Can the COVID vaccine affect your menstrual cycle or fertility? Here's what the science says
Many a conversation has been happening in clinic surrounding this question. Many patients have been concerned about a possible impact on their fertility from the Covid vaccine. A few patients, including myself have indeed seen some alteration to our menstrual cycles following the Pfizer vaccine (not sure about Astra Zeneca though). My cycle, following the 2nd Pfizer, came 4 days later than usual and was possibly a little bit heavier. It has however, come back to my regular 28 days for the next cycle. I am always curious to find out the science and physiology behind the female reproductive system, so I started to research.
I read an article written by the ABC last week that may give us some clarity and possibly peace of mind.

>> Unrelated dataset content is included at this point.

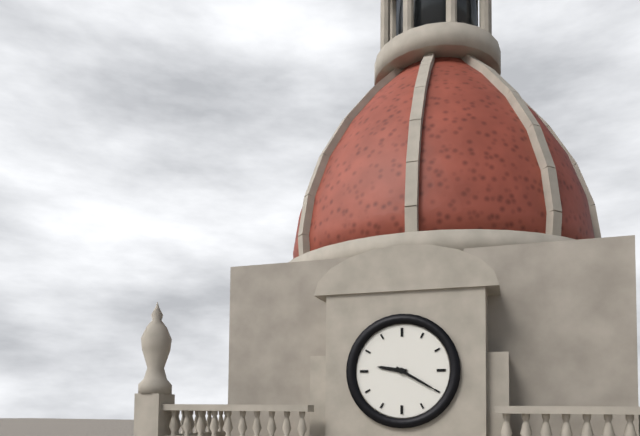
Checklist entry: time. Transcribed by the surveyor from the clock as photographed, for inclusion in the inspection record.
9:20
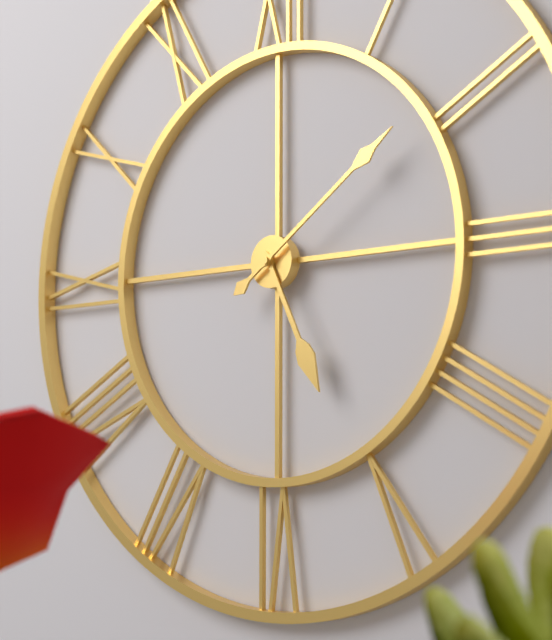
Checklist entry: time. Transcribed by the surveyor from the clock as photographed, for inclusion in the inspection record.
5:09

As COVID-19 vaccines continue to roll out around the world, a small but growing number of women, including me, have reported short-term changes in their menstrual cycle following vaccination. But drawing a connection between menstrual patterns and vaccination is far from straightforward.
Despite anecdotal reports, there is no scientific evidence that links menstrual irregularities to the coronavirus vaccines, and there are many factors that can affect menstruation, including stress.
"We're already on a baseline of people's cycles varying normally, and in the context of the pandemic, people's cycles have been varying more … and that almost certainly has to do with stress," said Victoria Male, a reproductive immunologist at Imperial College London.
Dr Male said there may be "biologically plausible ways" in which vaccines could temporarily impact menstrual cycles.
But other experts have cautioned drawing a link between the two, and say there are much more likely explanations for the uptick in anecdotal reports, which have little to do with the vaccines themselves.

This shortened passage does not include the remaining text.